Halte, point de sarcasmes. Mieux vaut, en toutes circonstances, s'extasier devant le génie que s'attarder sur une quelconque forme de malheur. Revenons donc au chef-d'oeuvre barcelonais. 4e: extérieur pied droit de Daniel Alves, intérieur pied gauche de Lionel Messi (0-1). 15e: caviar à la louche de Xavi, délicieuse pichenette de Sergi Busquets (0-2). 22e: solo déroutant de Bojan Krkic, que les Espagnols désignent par son seul prénom pour des raisons évidentes de prononciation (0-3).

Spectacle, le mot est faible. Le reste de la première mi-temps s'apparente à un éblouissant monologue. Marco Streller, idéalement lancé par Benjamin Huggel, aura bien l'occasion de placer une réplique à la 10e. Mais l'international helvétique, qui n'avait pas appris son texte, s'emmêle les crayons seul face au gardien Victor Valdes. Et puis c'est tout. Le ballon, plus rond et insaisissable que jamais, court tant et plus. Il colle aux pieds des Blaugrana, tout de jaune costumés en l'occurrence. Gestes techniques d'un autre monde, dédoublements lumineux, arabesques improbables. La partition est parfaite même si, par miracle et grâce au travail du portier Franco Costanzo, le score n'évolue pas. L'entracte arrive à point pour le figurant rhénan.

Encore une portion de crème catalane? Ça déferle très vite en seconde période. Bojan transforme avec sang-froid un nouveau service millimétré de Sergi Busquets (46e). Ce dernier conclut dans la foulée une triangulation amorcée par Alexander Hleb et Lionel Messi (48e). Meilleur Bâlois «sur» le terrain, le public du Parc Saint-Jacques continue à chanter, mi-stoïque mi-ébaubi. Et puis soudain, peut-être las de virevolter, le Barça se met à papillonner. La beauté demeure, l'efficacité s'évanouit. Histoire de faire tourner son effectif, le coach Josep Guardiola fouille sur son banc de touche et introduit... un certain Thierry Henry pour l'ultime demi-heure.

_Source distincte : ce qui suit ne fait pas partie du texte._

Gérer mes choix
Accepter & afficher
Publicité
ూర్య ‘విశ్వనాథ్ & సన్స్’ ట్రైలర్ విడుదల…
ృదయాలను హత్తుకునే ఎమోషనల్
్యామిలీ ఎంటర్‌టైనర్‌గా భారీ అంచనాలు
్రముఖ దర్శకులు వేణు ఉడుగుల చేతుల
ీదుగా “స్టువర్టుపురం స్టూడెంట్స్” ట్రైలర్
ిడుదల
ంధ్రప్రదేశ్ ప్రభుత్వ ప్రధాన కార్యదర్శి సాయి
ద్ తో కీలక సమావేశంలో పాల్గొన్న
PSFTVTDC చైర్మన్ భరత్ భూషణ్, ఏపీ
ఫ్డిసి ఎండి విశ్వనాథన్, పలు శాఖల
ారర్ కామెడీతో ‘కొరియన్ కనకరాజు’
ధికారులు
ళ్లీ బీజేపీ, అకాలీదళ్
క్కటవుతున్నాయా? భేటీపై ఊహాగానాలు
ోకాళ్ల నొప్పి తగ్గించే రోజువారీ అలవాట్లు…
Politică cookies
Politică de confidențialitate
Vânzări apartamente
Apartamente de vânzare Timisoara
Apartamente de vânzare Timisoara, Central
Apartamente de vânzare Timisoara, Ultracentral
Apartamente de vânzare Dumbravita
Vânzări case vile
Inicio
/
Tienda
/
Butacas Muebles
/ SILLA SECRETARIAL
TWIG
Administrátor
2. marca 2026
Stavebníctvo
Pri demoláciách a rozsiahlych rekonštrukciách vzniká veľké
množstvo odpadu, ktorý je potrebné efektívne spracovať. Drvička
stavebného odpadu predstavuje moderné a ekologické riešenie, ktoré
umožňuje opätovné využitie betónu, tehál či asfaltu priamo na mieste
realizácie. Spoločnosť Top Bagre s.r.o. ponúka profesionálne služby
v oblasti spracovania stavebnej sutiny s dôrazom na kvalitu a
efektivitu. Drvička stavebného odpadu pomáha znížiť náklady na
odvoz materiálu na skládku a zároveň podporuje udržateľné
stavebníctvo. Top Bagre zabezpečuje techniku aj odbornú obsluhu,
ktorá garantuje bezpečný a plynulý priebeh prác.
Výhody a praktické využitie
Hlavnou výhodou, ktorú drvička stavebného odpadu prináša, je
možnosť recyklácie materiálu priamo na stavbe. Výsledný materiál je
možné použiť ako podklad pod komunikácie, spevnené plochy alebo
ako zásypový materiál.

Elle ne donnera pas grand-chose. Soucieux de s'économiser un brin en vue des prochaines représentations, les Catalans baissent de rythme. Leurs hôtes meurtris, poussés jusqu'au bout par leurs supporters, tentent l'impossible - marquer un but. Mais ni Eduardo, ni Ivan Ergic n'exploitent la chance qui s'offre à eux dans les ultimes minutes. Qu'importe le résultat: le rideau tombe et l'assistance est comblée.

Seule bonne nouvelle de la soirée pour le FC Bâle: la victoire du Sporting Portugal à Donetsk leur laisse une petite chance de décrocher encore la troisième place de ce groupe C, qualificative pour la Coupe de l'UEFA. En attendant, ce dimanche, les Rhénans tenteront de reprendre leurs esprits en Super League, du côté de Bellinzone.